Alice Bravo, PhD, BCBA-D, is an Assistant Professor in the School of Education at Seattle Pacific University and a Research Associate with the University of Washington’s (UW) School Mental Health Assessment Research and Training Center. She earned her BA in Psychology from Scripps College, her MEd in Intellectual Disability/Autism: Early Childhood Education from Teachers College, Columbia University, and her PhD in Special Education from the UW. Prior to pursuing her doctorate, Dr. Bravo worked as an early childhood special educator in the Part C early intervention system and as a behavior specialist providing remote and in-person home-, clinic-, and school-based services. Her research focuses on early social communication intervention for children with autism, and caregiver and paraprofessional training and coaching in evidence-based practices.
Jill Locke, PhD
Jill Locke, PhD, is a Research Assistant Professor in the Department of Speech and Hearing Sciences at the University of Washington (UW) and core faculty at the UW School Mental Health Assessment Research and Training Center and research affiliate at the Seattle Children’s Autism Center. Dr. Locke received her doctorate in Education from UCLA in 2010 and completed her postdoctoral fellowship in the Department of Psychiatry at the University of Pennsylvania in 2013. Her research focuses on the: 1) social functioning of children with autism; 2) identification and implementation of evidence-based practices for individuals with autism in real-world settings; and 3) factors that predict successful implementation of evidence-based practices in schools. She is currently the principal investigator of an NIMH K01 Career Development Award that uses mixed methods to examine the individual and organizational factors that predict successful implementation and sustainment of evidence-based practices for children with autism in public schools. Most recently, Dr. Locke was the PI of a pilot grant to study the feasibility and acceptability of a peer-mentoring program, MOSSAIC, for college students with ASD and the co-PI of a pilot grant that launched the PREP for IT program focused on career development and employment for college students with ASD interested in IT. Her research has highlighted the importance of collaborating with community stakeholders such as public schools and the reality of working within the constraints of large, publicly funded systems, their timeline (e.g. school calendar year), and with their personnel.
Karen Bearss, PhD
Karen Bearss, PhD, is Assistant Professor in the Department of Psychiatry and Behavioral Sciences at the University of Washington (UW).
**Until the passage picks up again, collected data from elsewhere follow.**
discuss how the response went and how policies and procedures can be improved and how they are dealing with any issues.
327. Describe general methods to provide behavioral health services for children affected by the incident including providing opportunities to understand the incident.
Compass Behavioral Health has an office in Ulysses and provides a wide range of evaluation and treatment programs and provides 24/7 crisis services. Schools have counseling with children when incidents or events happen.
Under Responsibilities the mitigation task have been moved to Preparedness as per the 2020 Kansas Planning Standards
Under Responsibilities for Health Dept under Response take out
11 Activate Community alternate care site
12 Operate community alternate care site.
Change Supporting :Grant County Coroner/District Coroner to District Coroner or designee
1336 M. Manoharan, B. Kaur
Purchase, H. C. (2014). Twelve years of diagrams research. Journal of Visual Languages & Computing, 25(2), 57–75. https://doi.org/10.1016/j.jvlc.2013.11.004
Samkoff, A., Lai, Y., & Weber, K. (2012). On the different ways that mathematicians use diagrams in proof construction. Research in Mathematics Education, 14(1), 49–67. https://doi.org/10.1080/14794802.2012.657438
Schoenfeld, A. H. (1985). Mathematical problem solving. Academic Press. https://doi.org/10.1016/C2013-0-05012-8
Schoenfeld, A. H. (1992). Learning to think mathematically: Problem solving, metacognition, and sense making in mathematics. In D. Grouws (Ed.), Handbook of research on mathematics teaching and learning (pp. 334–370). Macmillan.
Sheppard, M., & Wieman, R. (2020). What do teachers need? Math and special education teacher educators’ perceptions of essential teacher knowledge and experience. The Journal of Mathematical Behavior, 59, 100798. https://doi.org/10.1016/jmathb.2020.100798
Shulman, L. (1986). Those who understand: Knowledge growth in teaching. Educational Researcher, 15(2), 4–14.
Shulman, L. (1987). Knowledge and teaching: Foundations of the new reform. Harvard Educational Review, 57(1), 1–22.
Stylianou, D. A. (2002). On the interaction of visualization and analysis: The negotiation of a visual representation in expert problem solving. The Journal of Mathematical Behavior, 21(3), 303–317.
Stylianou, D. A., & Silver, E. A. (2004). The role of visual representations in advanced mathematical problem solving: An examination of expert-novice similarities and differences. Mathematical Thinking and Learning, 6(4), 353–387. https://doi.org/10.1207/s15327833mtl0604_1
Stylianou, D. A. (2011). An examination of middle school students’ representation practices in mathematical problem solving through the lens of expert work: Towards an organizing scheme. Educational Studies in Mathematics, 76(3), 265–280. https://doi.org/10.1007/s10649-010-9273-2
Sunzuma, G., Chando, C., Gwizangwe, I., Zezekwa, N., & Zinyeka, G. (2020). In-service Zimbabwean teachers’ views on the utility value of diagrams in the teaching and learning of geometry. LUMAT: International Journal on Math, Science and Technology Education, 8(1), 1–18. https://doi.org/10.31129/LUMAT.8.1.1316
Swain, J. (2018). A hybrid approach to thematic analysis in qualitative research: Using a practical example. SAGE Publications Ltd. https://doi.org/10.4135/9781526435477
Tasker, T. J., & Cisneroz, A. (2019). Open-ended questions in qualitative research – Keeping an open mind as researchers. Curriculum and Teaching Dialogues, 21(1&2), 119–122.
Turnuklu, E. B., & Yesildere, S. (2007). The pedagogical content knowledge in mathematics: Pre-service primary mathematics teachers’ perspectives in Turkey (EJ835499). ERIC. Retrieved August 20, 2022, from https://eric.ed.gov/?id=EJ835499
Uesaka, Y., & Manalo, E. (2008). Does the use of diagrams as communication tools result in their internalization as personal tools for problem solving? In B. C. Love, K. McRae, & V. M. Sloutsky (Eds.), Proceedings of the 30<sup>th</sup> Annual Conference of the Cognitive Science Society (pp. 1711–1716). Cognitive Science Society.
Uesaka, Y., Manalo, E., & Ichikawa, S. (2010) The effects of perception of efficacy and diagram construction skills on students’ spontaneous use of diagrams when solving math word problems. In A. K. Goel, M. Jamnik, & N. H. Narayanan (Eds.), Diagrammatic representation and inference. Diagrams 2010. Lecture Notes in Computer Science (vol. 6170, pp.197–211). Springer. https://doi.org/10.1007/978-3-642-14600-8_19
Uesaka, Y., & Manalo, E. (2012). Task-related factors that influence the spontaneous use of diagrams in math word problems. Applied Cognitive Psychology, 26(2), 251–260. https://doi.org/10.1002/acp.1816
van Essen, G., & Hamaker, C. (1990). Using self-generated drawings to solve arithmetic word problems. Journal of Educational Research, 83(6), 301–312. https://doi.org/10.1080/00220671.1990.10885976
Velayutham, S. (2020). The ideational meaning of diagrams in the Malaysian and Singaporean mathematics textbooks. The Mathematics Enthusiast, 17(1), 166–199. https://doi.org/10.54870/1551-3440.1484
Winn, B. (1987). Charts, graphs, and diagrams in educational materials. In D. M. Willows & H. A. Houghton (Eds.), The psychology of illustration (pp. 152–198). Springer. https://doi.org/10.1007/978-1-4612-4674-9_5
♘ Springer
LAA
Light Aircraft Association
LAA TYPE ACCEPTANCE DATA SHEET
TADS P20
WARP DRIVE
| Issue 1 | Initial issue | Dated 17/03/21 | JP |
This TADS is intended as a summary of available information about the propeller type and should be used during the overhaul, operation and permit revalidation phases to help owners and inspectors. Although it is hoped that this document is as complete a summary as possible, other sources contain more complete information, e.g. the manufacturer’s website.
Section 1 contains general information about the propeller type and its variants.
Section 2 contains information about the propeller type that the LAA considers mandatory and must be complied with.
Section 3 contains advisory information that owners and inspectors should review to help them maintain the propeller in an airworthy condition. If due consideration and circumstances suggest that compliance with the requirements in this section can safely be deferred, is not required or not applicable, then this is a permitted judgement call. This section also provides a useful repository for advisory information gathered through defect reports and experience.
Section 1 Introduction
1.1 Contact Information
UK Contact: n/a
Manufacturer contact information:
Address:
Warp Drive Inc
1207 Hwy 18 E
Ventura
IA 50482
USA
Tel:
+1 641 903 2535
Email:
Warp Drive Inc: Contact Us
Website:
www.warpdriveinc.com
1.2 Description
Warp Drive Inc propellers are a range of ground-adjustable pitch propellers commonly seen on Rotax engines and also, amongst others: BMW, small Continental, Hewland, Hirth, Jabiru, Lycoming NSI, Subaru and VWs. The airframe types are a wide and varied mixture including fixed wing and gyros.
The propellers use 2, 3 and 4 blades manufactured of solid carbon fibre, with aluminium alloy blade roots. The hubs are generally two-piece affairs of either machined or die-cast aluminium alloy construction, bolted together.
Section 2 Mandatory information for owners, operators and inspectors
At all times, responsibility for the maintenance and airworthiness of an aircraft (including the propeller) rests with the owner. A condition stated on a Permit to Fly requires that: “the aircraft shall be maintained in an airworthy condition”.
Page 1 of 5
She earned her B.S. in Psychology as well as her M.S. and Ph.D. in Clinical Psychology at the University of Florida. Prior to joining the UW community, she served as an Associate Research Scientist at the School of Nursing and Child Study Center at Yale University and Assistant Professor at Emory University where her work focused on parenting interventions for children with disruptive behaviors, as well as the dissemination and implementation of evidence-based treatments into community mental health centers. At UW, she works at the Seattle Children’s Autism Center where she oversees the RUBI Parent Training Clinic while continuing to focus on developing, evaluating and implementing evidence-based parenting interventions for children with autism spectrum disorder.